NEW YORK — Apparel stocks were beaten down Thursday, but most retail issues dodged the bullet as the Dow Jones Industrials sank 125 points, mostly in the last hour of trading.
While through most of Thursday’s session the market appeared to be stabilizing despite sharp declines in Asian and other foreign markets earlier, the downtrend caught up with Wall Street before the day’s end.
Gucci Group was one of the hardest hit in the apparel group, sinking 2 7/16 to 34 1/16. Other losers include Donna Karan International, 5/16 to 14 1/16; Nautica, 3/4 to 26; Tommy Hilfiger, which has been sinking since Wednesday’s quarterly report that showed strong earnings but sharply higher inventory, 13/16 to 40 3/16; Polo Ralph Lauren, 1/8 to 25 1/8; Jones Apparel Group, 5/8 to 50 1/16; Liz Claiborne, 1/2 to 50 13/16; Fruit of the Loom, 1 to 25 1/2, and Warnaco, 1/16 to 28 1/4. In this sea of minus signs, St. John Knits stood out with a gain of 5/16 to 40 5/8.
Among retailers, there were a number of fairly respectable gains. Nordstrom picked up 2 1/4 to 60 3/8; Dayton Hudson, 1 1/4 to 62 1/4; Gap, 1 to 52 9/16; TJX Cos., 3/4 to 29 3/4; Federated Department Stores, 1/2 to 43 1/8; J.C. Penney, 1/2 to 55 7/8; Kohl’s, 11/16 to 65 1/4; The Limited, 5/8 to 23 1/4; Kmart, 1/4 to 13 1/8, and Spiegel, 3/16 to 6 3/16.
Dress Barn, which reported October same-store sales up 6 percent, rose 11/16 to 25 3/16. There were also some retail losers, including Saks Holdings, down 7/16 to 21 1/16; Neiman Marcus Group, off 7/8 to 32 7/8; Sears, Roebuck, 7/8 to 41 1/8; May Department Stores, 13/16 to 53 7/16, and Mercantile Stores, 3/8 to 58 9/16. Proffitt’s, which announced Wednesday that it had an agreement to buy Carson Pirie Scott, lost 5/8 to 27 1/2. Carson’s, which ran up more than 7 points after the announcement, added 1 Thursday to 46 1/8.
Trading on the New York Stock Exchange Thursday continued at a near-record pace with 711 million shares changing hands, just below Wednesday’s 770.6 million.

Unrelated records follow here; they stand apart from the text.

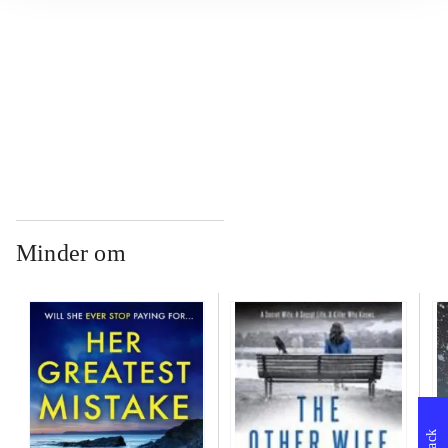
...
...
Minder om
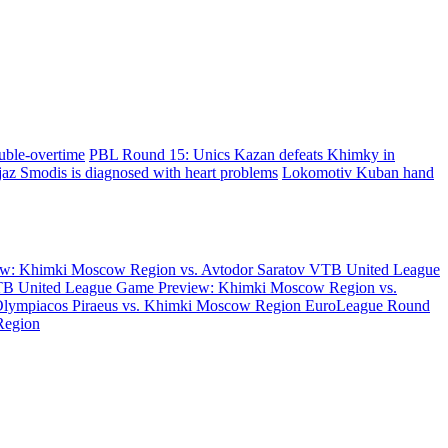
uble-overtime
PBL Round 15: Unics Kazan defeats Khimky in
az Smodis is diagnosed with heart problems
Lokomotiv Kuban hand
w: Khimki Moscow Region vs. Avtodor Saratov
VTB United League
B United League Game Preview: Khimki Moscow Region vs.
Olympiacos Piraeus vs. Khimki Moscow Region
EuroLeague Round
Region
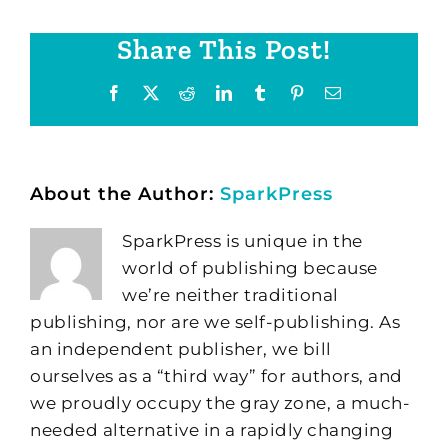
Share This Post!
Facebook
X
Reddit
LinkedIn
Tumblr
Pinterest
Email
About the Author:
SparkPress
SparkPress is unique in the
world of publishing because
we’re neither traditional
publishing, nor are we self-publishing. As
an independent publisher, we bill
ourselves as a “third way” for authors, and
we proudly occupy the gray zone, a much-
needed alternative in a rapidly changing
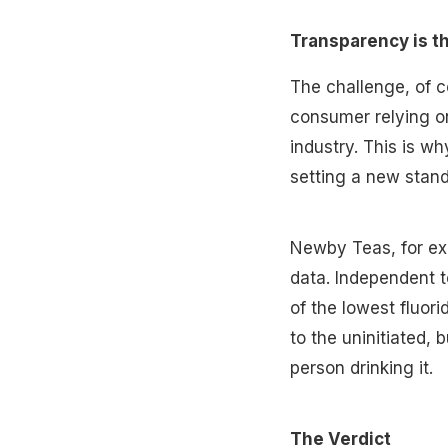
Transparency is t
The challenge, of co
consumer relying on
industry. This is w
setting a new stand
Newby Teas, for exa
data. Independent t
of the lowest fluori
to the uninitiated, 
person drinking it.
The Verdict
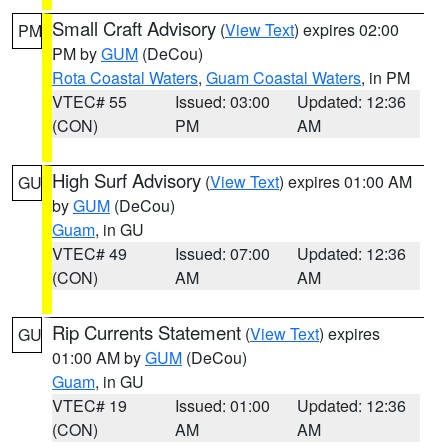
Small Craft Advisory
(
View Text
) expires 02:00
PM
PM by
GUM
(DeCou)
Rota Coastal Waters
,
Guam Coastal Waters
, in PM
VTEC# 55
Issued: 03:00
Updated: 12:36
(CON)
PM
AM
High Surf Advisory
(
View Text
) expires 01:00 AM
GU
by
GUM
(DeCou)
Guam
, in GU
VTEC# 49
Issued: 07:00
Updated: 12:36
(CON)
AM
AM
Rip Currents Statement
(
View Text
) expires
GU
01:00 AM by
GUM
(DeCou)
Guam
, in GU
VTEC# 19
Issued: 01:00
Updated: 12:36
(CON)
AM
AM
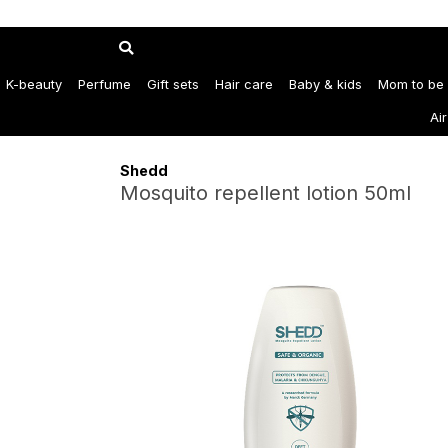
K-beauty
Perfume
Gift sets
Hair care
Baby & kids
Mom to be
Ai
Shedd
Mosquito repellent lotion 50ml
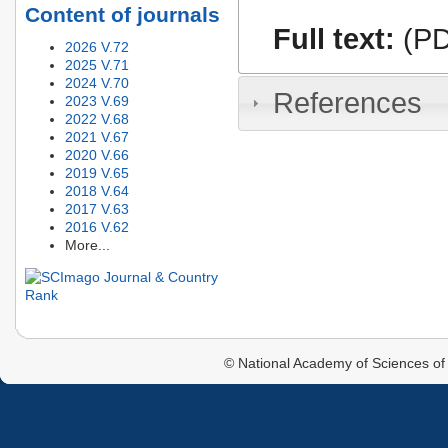
Content of journals
Full text:
(PD
2026 V.72
2025 V.71
2024 V.70
References
2023 V.69
2022 V.68
2021 V.67
2020 V.66
2019 V.65
2018 V.64
2017 V.63
2016 V.62
More...
© National Academy of Sciences of 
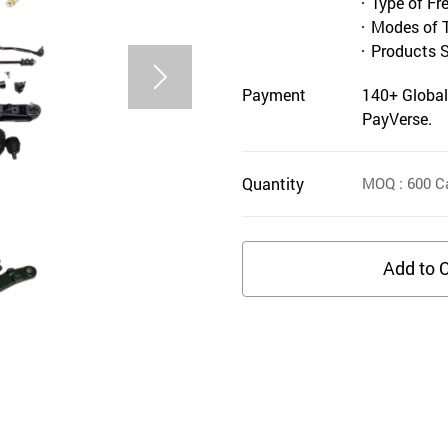
Type of Fr
Modes of 
Products 
Payment
140+ Global
PayVerse.
Quantity
MOQ
: 600
Ca
Add to C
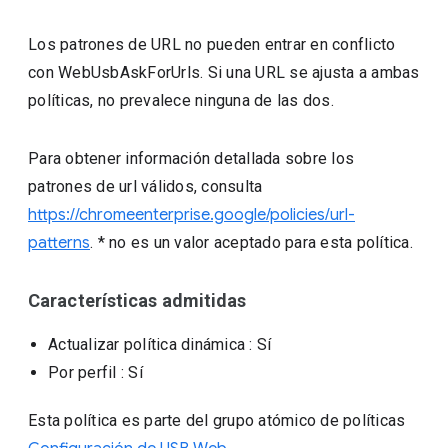
Los patrones de URL no pueden entrar en conflicto
con WebUsbAskForUrls. Si una URL se ajusta a ambas
políticas, no prevalece ninguna de las dos.
Para obtener información detallada sobre los
patrones de url válidos, consulta
https://chromeenterprise.google/policies/url-
patterns
. * no es un valor aceptado para esta política.
Características admitidas
Actualizar política dinámica
: Sí
Por perfil
: Sí
Esta política es parte del grupo atómico de políticas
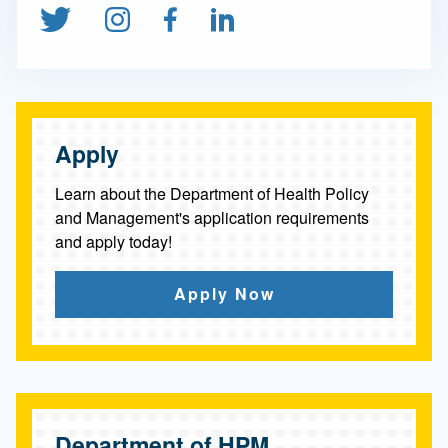
S
Follow us on Twitter
Follow us on Instagram
Find us on Facebook
Connect on Linked
c
i
e
n
Apply
c
Learn about the Department of Health Policy
e
and Management's application requirements
and apply today!
Apply Now
Department of HPM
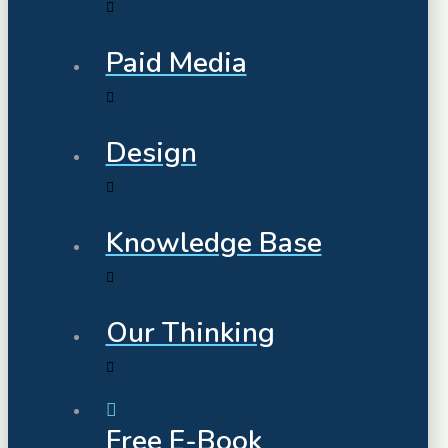
Paid Media
Design
Knowledge Base
Our Thinking
Free E-Book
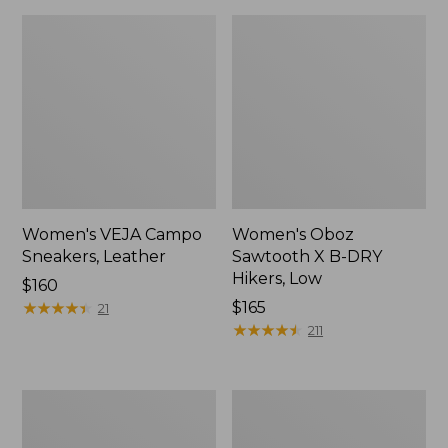
Women's VEJA Campo
Women's Oboz
Sneakers, Leather
Sawtooth X B-DRY
Hikers, Low
Price:
$160
$160
★
★
★
★
★
★
★
★
★
★
Price:
$165
21
$165
★
★
★
★
★
★
★
★
★
★
211
Adults'
Women's
Blundstone
HOKA
Clogs
Challenger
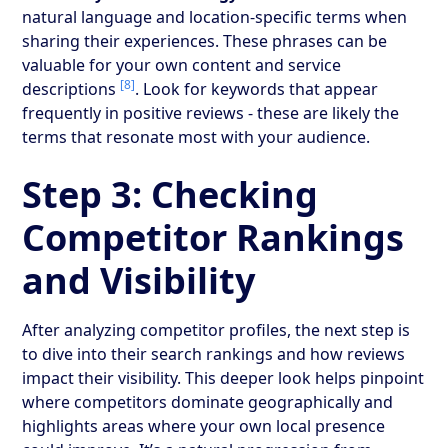
natural language and location-specific terms when
sharing their experiences. These phrases can be
valuable for your own content and service
[8]
descriptions
. Look for keywords that appear
frequently in positive reviews - these are likely the
terms that resonate most with your audience.
Step 3: Checking
Competitor Rankings
and Visibility
After analyzing competitor profiles, the next step is
to dive into their search rankings and how reviews
impact their visibility. This deeper look helps pinpoint
where competitors dominate geographically and
highlights areas where your own local presence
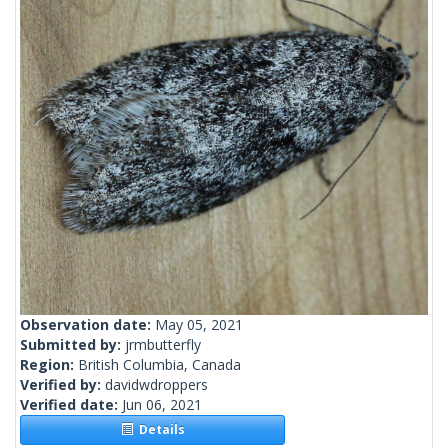
Observation date:
May 05, 2021
Submitted by:
jrmbutterfly
Region:
British Columbia, Canada
Verified by:
davidwdroppers
Verified date:
Jun 06, 2021
Details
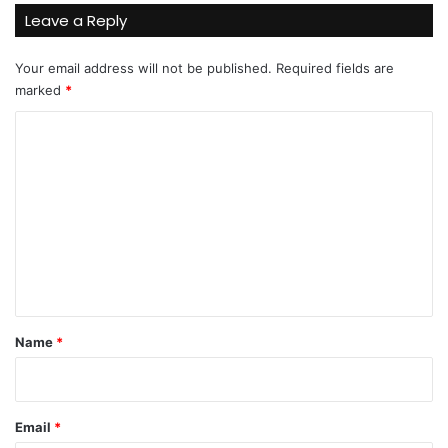
Leave a Reply
Your email address will not be published.
Required fields are
marked
*
C
o
m
m
e
n
t
*
Name
*
Email
*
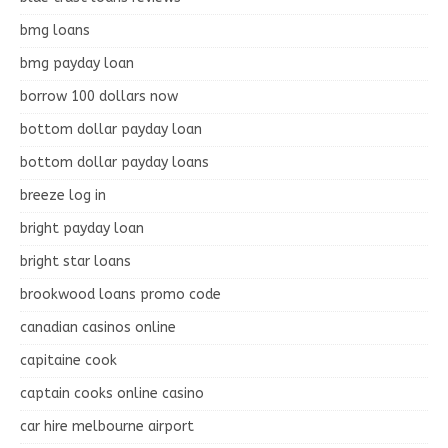
bmg loans
bmg payday loan
borrow 100 dollars now
bottom dollar payday loan
bottom dollar payday loans
breeze log in
bright payday loan
bright star loans
brookwood loans promo code
canadian casinos online
capitaine cook
captain cooks online casino
car hire melbourne airport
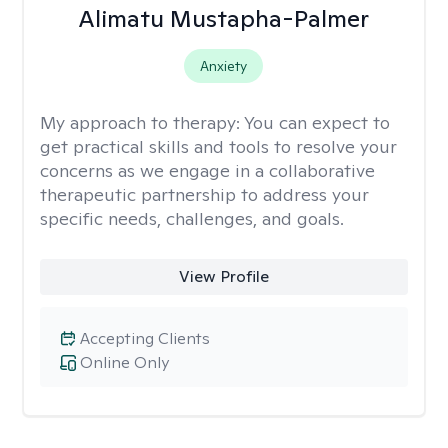
Alimatu Mustapha-Palmer
Anxiety
My approach to therapy:
You can expect to
get practical skills and tools to resolve your
concerns as we engage in a collaborative
therapeutic partnership to address your
specific needs, challenges, and goals.
View Profile
Accepting Clients
Online Only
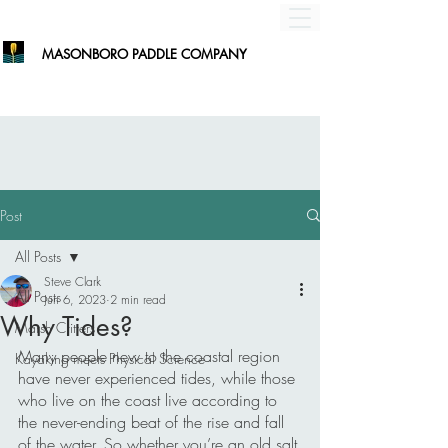
MASONBORO PADDLE COMPANY
Post
All Posts
Steve Clark
All Posts
Jun 6, 2023
2 min read
Why Tides?
Marsh Critters
Many people new to the coastal region 
Kayaking meets Physical Science
have never experienced tides, while those 
who live on the coast live according to 
the never-ending beat of the rise and fall 
of the water. So whether you’re an old salt 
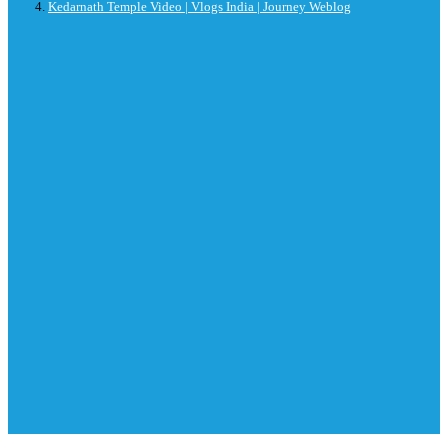
Kedarnath Temple Video | Vlogs India | Journey Weblog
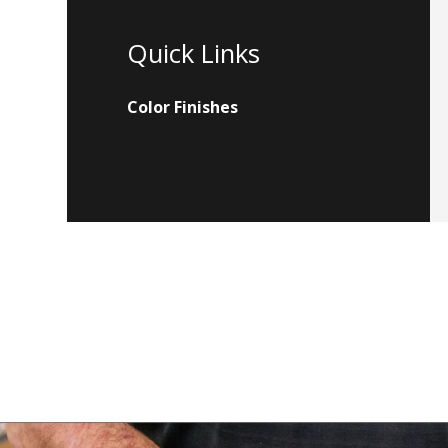
Quick Links
Color Finishes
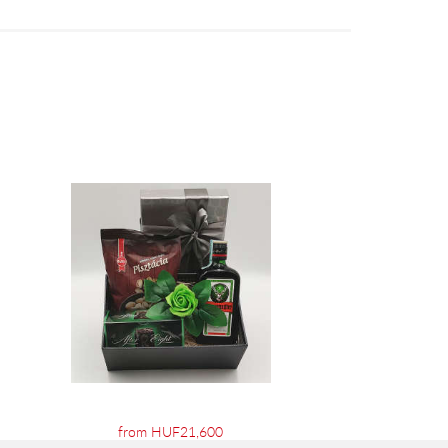
from HUF21,600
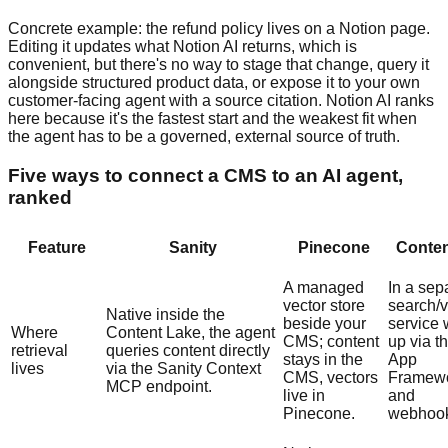
Concrete example: the refund policy lives on a Notion page.
Editing it updates what Notion AI returns, which is
convenient, but there's no way to stage that change, query it
alongside structured product data, or expose it to your own
customer-facing agent with a source citation. Notion AI ranks
here because it's the fastest start and the weakest fit when
the agent has to be a governed, external source of truth.
Five ways to connect a CMS to an AI agent,
ranked
Feature
Sanity
Pinecone
Conten
A managed
In a sep
vector store
search/v
Native inside the
beside your
service 
Where
Content Lake, the agent
CMS; content
up via t
retrieval
queries content directly
stays in the
App
lives
via the Sanity Context
CMS, vectors
Framew
MCP endpoint.
live in
and
Pinecone.
webhook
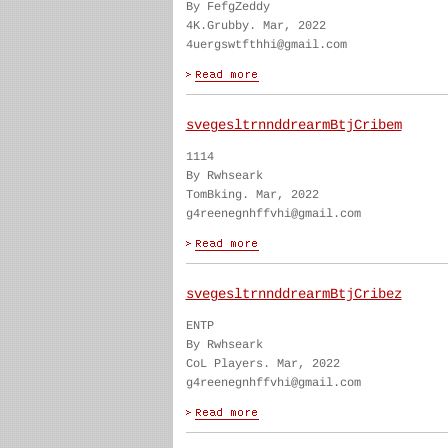
By FefgZeddy
4K.Grubby. Mar, 2022
4uergswtfthhi@gmail.com
svegesltrnnddrearmBtjCribem
1114
By Rwhseark
TomBking. Mar, 2022
g4reenegnhffvhi@gmail.com
svegesltrnnddrearmBtjCribez
ENTP
By Rwhseark
CoL Players. Mar, 2022
g4reenegnhffvhi@gmail.com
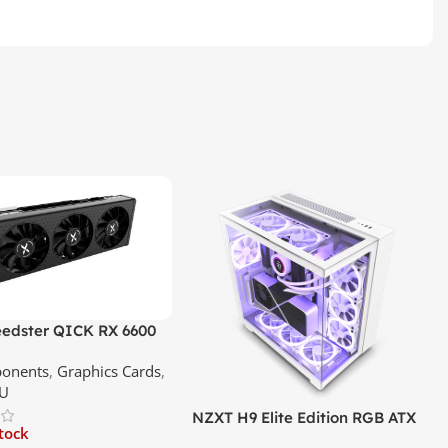
edster QICK RX 6600
GDDR6 Graphics Card |
onents
,
Graphics Cards
,
ce In Srilanka
U
NZXT H9 Elite Edition RGB ATX
stock
Mid Tower Premium Case –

The record was set on Tuesday when over 1 billion shares traded.
Leading the general market downward Thursday were banking and high tech stocks. Bank stocks reflected continued turmoil in Asian markets, both in stock prices and currency values. Tokyo stocks were down sharply, where bank stocks were also among the big losers. In Hong Kong stocks fell 3.7 percent, as traders remained concerned whether the value of the Hong Kong dollar can be defended.